How often does the site audit run?
Automatically once a month as part of your scheduled processing run. You can also trigger an on-demand scan anytime by clicking Rescan Now.
How many pages does the audit crawl?
Up to 50 pages per scan. The crawler follows internal links from your homepage to discover pages, including subdomains.
Why is my score different from other SEO tools?
Different tools use different scoring methodologies and crawl different numbers of pages. Opinly's score is most useful as a relative benchmark — track it over time and compare it against your competitors within the platform rather than comparing across tools.
Why don't I see competitor data on my audit?

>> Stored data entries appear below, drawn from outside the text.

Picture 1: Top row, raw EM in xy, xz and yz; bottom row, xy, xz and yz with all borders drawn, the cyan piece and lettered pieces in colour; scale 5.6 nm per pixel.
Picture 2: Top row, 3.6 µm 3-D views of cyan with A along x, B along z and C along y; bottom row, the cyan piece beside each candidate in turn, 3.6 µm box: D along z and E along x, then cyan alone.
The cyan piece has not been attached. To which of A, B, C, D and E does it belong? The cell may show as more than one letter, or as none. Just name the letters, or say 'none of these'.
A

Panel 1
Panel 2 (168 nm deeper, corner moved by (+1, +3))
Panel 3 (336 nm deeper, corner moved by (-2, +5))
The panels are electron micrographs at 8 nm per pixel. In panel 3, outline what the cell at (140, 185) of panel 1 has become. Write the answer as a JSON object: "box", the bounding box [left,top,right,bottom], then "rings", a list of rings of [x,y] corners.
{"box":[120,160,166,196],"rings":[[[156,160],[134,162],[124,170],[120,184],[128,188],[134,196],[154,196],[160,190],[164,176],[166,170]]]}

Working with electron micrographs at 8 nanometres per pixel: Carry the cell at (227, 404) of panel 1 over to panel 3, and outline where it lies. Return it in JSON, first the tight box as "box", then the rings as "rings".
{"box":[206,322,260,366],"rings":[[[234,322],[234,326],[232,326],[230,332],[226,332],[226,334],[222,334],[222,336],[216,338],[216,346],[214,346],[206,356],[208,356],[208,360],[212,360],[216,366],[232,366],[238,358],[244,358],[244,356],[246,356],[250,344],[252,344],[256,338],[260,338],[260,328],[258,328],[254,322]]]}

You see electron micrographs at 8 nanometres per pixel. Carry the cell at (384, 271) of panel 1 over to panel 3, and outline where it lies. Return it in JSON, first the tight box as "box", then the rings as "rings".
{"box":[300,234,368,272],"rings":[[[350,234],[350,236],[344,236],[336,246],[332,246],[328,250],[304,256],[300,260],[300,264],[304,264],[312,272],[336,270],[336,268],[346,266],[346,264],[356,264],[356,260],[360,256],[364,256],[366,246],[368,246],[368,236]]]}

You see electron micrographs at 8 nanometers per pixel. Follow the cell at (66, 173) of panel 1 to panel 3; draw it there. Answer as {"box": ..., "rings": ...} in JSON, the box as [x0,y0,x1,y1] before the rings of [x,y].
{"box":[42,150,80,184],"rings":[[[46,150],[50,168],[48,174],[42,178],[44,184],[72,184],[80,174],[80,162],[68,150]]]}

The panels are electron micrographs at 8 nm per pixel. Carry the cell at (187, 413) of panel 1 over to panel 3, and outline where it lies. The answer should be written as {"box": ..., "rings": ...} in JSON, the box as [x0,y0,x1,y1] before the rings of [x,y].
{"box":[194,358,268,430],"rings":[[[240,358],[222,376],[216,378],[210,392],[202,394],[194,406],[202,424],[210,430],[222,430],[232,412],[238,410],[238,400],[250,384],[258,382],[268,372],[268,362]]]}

Competitor comparison is only available on automatic monthly scans. If you triggered a manual scan via "Rescan Now", competitor data won't appear until the next scheduled run.
I fixed an issue but it still shows up. Why?
The audit reflects the state of your site at the time it was last crawled. Click Rescan Now to trigger a fresh scan and confirm your fix.
What does my Site Audit Score actually measure?
It's a 0–100 score reflecting your overall on-page SEO health — factoring in all the technical and content checks across your crawled pages. Higher is better. The score is comparable to your competitors since they're measured with the same methodology.
Can I audit a staging or development site?
No — the audit runs against the live domain associated with your company profile. The crawler needs a publicly accessible URL to work.
Why do some issues show a count higher than my total pages?
Some checks are counted per occurrence, not per page. For example, a single page with 5 images missing alt text contributes 5 to the "Images without alt text" count.
What does "Non-Indexable" mean in the linking stats?
These are pages on your site that search engines are blocked from indexing — typically because of a noindex meta tag, or because robots.txt disallows them. This is sometimes intentional (e.g. for admin pages) but worth reviewing to make sure important pages aren't accidentally excluded.
Can I share the audit results with my team?
Yes — click Download to CSV to export a spreadsheet of every page and its pass/fail status for each check. This is the easiest way to hand off action items to a developer.
My site audit shows "Failed" or no results at all. What happened?
Occasionally a scan can fail if your site blocks our crawler, has extremely long load times, or is temporarily down. Try running a new scan with "Rescan Now". If it continues to fail, check that your domain is correct and publicly accessible.
Do I need to fix every single issue?
No. Prioritise critical issues (broken pages, missing SSL, missing titles) first as they have the most impact on SEO. Some lower-priority issues like "No Image Title" or "High Character Count" may be acceptable depending on your site. Use the competitor benchmarks to decide what's worth addressing.